Segment Start: WORKING DATA

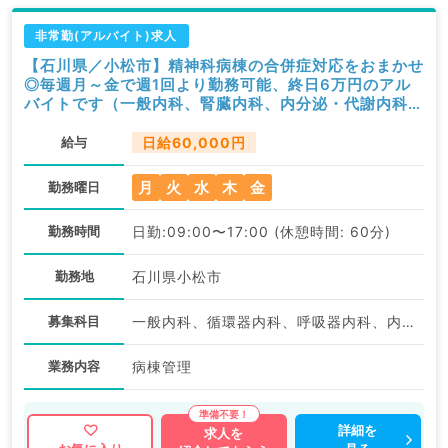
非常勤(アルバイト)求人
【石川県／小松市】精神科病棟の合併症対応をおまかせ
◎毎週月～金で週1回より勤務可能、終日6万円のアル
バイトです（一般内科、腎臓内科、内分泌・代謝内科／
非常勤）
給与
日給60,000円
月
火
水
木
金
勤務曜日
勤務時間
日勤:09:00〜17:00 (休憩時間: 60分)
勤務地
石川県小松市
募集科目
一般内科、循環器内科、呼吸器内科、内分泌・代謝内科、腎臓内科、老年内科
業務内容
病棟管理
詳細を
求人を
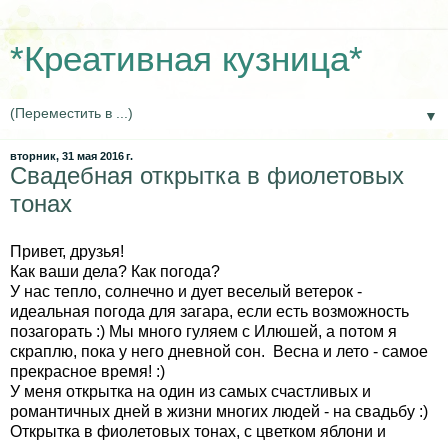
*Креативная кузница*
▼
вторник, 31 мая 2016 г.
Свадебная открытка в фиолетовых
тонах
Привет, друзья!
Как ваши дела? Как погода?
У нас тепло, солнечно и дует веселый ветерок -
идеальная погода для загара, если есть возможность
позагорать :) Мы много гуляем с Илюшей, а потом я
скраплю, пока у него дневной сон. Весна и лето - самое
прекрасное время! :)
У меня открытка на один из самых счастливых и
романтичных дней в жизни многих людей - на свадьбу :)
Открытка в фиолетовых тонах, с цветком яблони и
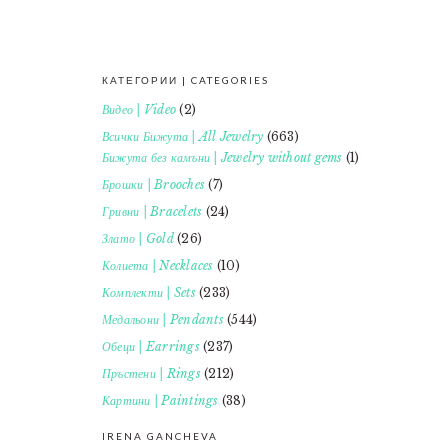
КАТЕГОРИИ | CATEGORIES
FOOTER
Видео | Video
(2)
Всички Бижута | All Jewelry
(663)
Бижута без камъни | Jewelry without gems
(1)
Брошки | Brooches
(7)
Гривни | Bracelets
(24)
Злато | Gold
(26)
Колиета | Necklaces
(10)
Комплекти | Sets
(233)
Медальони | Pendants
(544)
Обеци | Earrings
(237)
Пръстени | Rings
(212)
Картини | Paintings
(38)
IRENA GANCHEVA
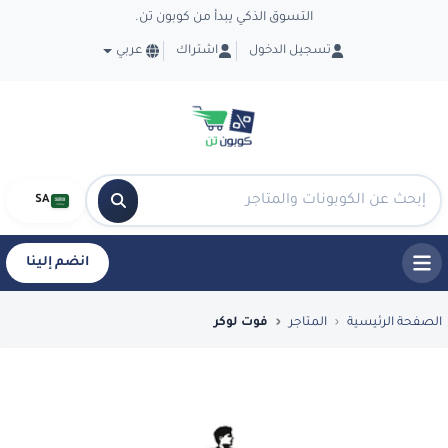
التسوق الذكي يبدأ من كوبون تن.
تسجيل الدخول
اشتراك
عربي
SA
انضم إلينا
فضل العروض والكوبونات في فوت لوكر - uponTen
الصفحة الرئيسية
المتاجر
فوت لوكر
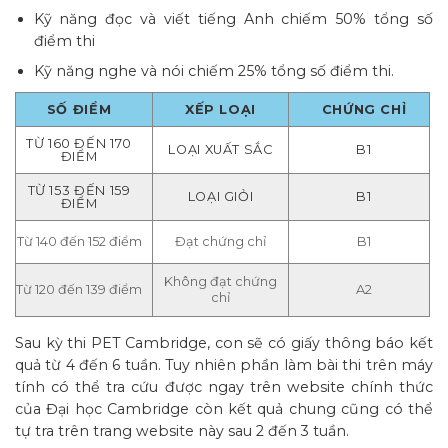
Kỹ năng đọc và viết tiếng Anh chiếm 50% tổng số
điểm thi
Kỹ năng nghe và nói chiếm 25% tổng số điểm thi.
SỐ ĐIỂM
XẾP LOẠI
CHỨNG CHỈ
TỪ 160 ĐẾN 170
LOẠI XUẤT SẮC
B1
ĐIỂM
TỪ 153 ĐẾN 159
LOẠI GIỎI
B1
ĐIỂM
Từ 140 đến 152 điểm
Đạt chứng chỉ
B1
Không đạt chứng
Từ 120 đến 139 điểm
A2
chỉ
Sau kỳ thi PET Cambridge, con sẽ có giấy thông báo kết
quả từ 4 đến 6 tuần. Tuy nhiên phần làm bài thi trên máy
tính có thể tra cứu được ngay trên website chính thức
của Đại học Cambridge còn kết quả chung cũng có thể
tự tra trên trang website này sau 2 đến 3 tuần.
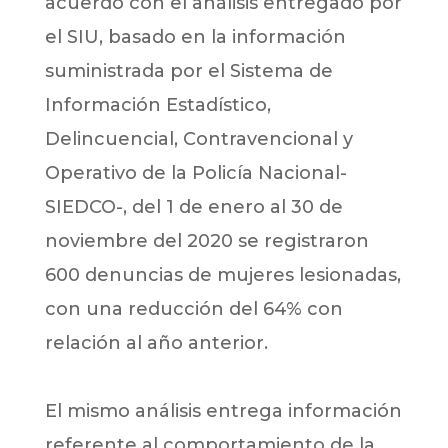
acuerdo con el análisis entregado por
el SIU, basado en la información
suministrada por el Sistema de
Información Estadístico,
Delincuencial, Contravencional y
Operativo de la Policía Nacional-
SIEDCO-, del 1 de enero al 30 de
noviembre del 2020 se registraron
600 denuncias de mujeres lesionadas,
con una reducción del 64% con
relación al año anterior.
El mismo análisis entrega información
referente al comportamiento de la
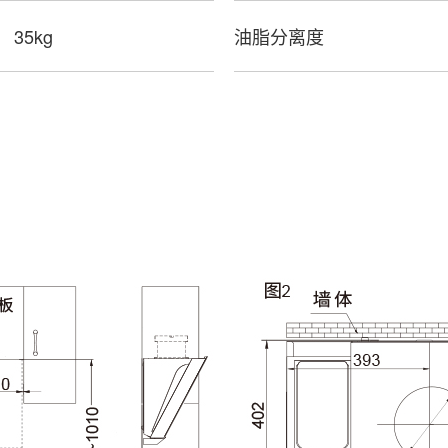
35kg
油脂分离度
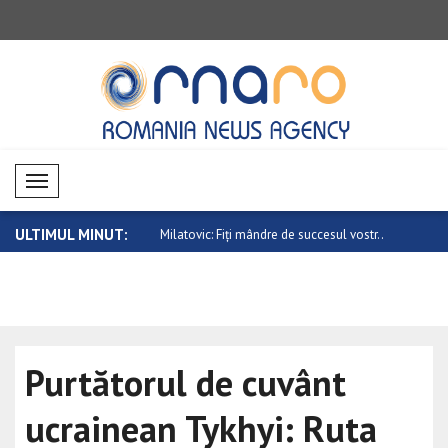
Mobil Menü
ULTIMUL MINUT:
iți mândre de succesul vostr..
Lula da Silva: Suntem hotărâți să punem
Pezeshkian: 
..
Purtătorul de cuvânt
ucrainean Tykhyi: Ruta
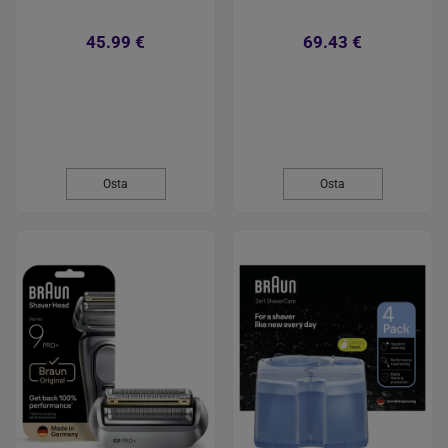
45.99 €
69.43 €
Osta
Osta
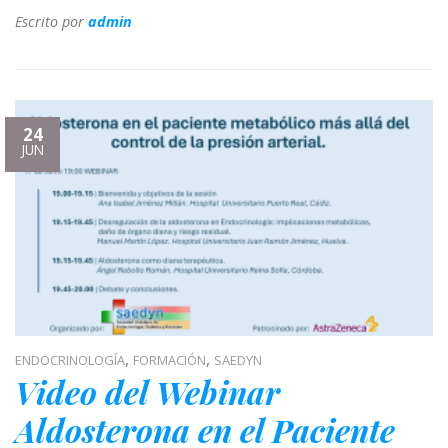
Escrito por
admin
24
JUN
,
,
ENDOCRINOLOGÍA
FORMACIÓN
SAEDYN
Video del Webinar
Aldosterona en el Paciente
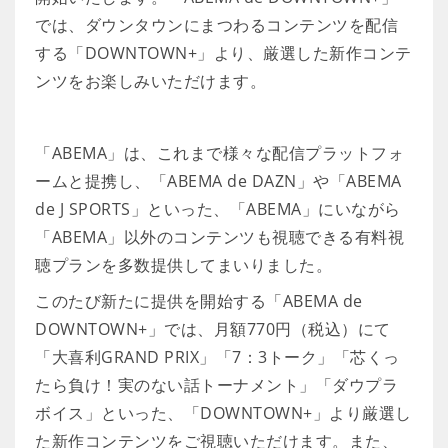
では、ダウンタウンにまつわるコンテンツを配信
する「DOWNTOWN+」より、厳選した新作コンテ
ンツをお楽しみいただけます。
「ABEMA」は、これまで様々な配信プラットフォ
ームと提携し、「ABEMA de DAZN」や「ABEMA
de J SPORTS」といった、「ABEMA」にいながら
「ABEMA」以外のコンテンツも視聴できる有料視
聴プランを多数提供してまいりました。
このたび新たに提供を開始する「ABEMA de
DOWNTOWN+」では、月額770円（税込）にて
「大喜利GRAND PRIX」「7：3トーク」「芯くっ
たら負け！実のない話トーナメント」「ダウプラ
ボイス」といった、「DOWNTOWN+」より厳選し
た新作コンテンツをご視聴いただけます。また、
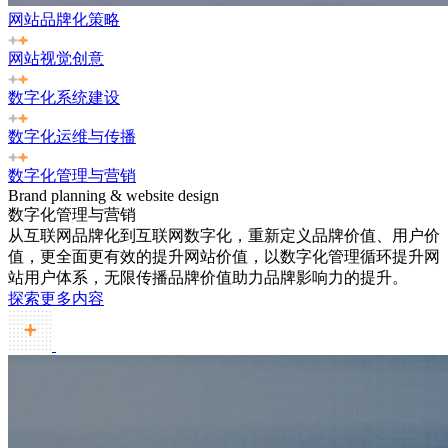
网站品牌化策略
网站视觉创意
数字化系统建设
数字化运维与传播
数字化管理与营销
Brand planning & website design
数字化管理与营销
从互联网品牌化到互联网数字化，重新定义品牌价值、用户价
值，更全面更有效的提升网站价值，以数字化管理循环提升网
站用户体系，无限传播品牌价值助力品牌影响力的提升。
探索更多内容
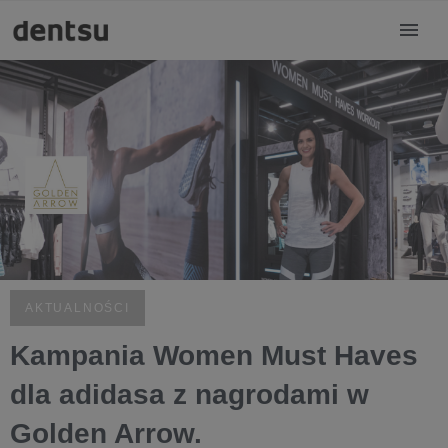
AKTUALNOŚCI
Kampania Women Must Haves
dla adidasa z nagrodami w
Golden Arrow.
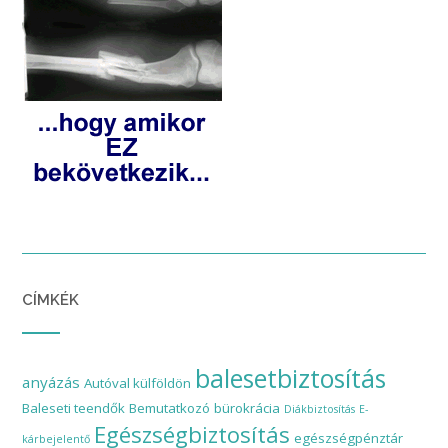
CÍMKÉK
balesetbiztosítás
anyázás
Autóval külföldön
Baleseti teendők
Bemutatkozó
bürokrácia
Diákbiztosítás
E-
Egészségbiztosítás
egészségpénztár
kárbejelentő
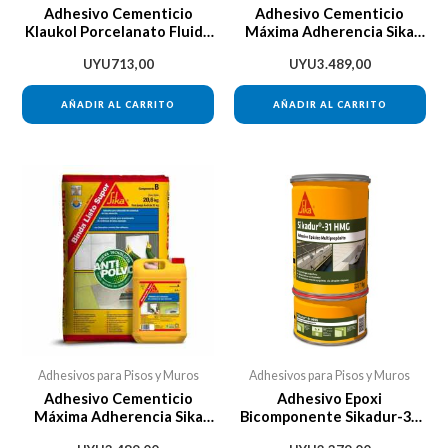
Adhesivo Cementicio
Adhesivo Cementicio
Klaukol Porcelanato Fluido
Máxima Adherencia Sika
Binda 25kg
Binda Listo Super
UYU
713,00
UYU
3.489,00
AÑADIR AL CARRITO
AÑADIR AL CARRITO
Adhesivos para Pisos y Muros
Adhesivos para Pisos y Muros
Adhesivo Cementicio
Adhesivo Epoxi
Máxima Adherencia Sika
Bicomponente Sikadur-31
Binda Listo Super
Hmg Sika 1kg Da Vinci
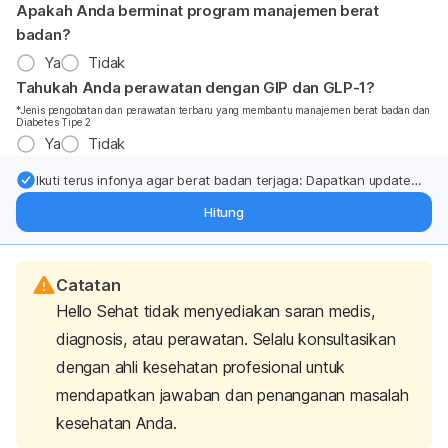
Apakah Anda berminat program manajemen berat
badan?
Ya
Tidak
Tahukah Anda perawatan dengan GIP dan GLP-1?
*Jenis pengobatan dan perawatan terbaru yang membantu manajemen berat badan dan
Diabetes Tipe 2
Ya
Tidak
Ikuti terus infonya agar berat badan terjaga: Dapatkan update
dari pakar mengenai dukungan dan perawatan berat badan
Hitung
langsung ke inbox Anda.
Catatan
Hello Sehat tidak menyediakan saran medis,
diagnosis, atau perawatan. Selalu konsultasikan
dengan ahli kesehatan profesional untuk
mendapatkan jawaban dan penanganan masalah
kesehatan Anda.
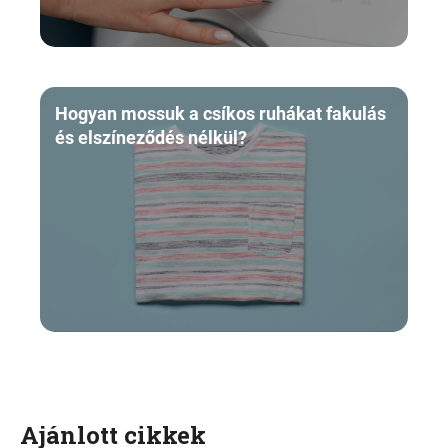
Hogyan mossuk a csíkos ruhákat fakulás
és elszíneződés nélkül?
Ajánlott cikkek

Segment End: WORKING DATA

Please retype, exactly and only, the lines from the one holding "Diákbiztosítás" to the end of the entries, both ends included, without any pictures.

Diákbiztosítás
E-
Egészségbiztosítás
egészségpénztár
kárbejelentő
Adhesivo Cementicio
Adhesivo Cementicio
Klaukol Porcelanato Fluido
Máxima Adherencia Sika
Binda 25kg
Binda Listo Super
UYU
713,00
UYU
3.489,00
AÑADIR AL CARRITO
AÑADIR AL CARRITO
Adhesivos para Pisos y Muros
Adhesivos para Pisos y Muros
Adhesivo Cementicio
Adhesivo Epoxi
Máxima Adherencia Sika
Bicomponente Sikadur-31
Binda Listo Super
Hmg Sika 1kg Da Vinci
Apakah Anda berminat program manajemen berat
badan?
Ya
Tidak
Tahukah Anda perawatan dengan GIP dan GLP-1?
*Jenis pengobatan dan perawatan terbaru yang membantu manajemen berat badan dan
Diabetes Tipe 2
Ya
Tidak
Ikuti terus infonya agar berat badan terjaga: Dapatkan update
dari pakar mengenai dukungan dan perawatan berat badan
Hitung
langsung ke inbox Anda.
Catatan
Hello Sehat tidak menyediakan saran medis,
diagnosis, atau perawatan. Selalu konsultasikan
dengan ahli kesehatan profesional untuk
mendapatkan jawaban dan penanganan masalah
kesehatan Anda.
Hogyan mossuk a csíkos ruhákat fakulás
és elszíneződés nélkül?
Ajánlott cikkek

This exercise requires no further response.